It is no secret that America's various conservative evangelicals have had an about-face, on most issues of morality, human decency, compassion, generosity, and other underpinnings of their religious faith in recent decades. Televangelists, in particular of the prosperity gospel sort that use donations from supporters to fuel lavish lifestyles, which they then point to as earthly evidence of God's personal support, have been drawn to the Trump brand like flies to honey; Trump himself appears to enjoy the attention, and certainly seems to identify with the wealth-as-glory message of his new would-be entourage.
But there is perhaps no preacher in America who has bent his supposed faith to comport to Trump's various boasts, admissions and scandals than Franklin Graham. To Graham, Donald Trump can do no wrong—and if he does, it's "nobody's business."
"These things happened many years ago – and there’s such bigger problems in front of us as a nation that we need to be dealing with than other things in his life a long time ago. I think some of these things – that’s for him and his wife to deal with. I think when the country went after President Clinton – the Republicans – that was a great mistake that should never have happened. And I think this thing with Stormy Daniels and so forth is nobody’s business."
Among the Republicans who thought differently, in the Clinton years: the televangelist Franklin Graham.

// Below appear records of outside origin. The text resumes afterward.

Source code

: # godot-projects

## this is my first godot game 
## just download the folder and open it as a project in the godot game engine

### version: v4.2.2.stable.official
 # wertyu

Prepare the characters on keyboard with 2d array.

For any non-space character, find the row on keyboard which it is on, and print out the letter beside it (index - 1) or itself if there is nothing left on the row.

“Private conduct does have public consequences,” Graham wrote in a 1998 Wall Street Journal op-ed titled, “Clinton’s Sins Aren’t Private.” [...]
“[T]he God of the Bible says that what one does in private does matter. Mr. Clinton’s months-long extramarital sexual behavior in the Oval Office now concerns him and the rest of the world, not just his immediate family. If he will lie to or mislead his wife and daughter, those with whom he is most intimate, what will prevent him from doing the same to the American public?”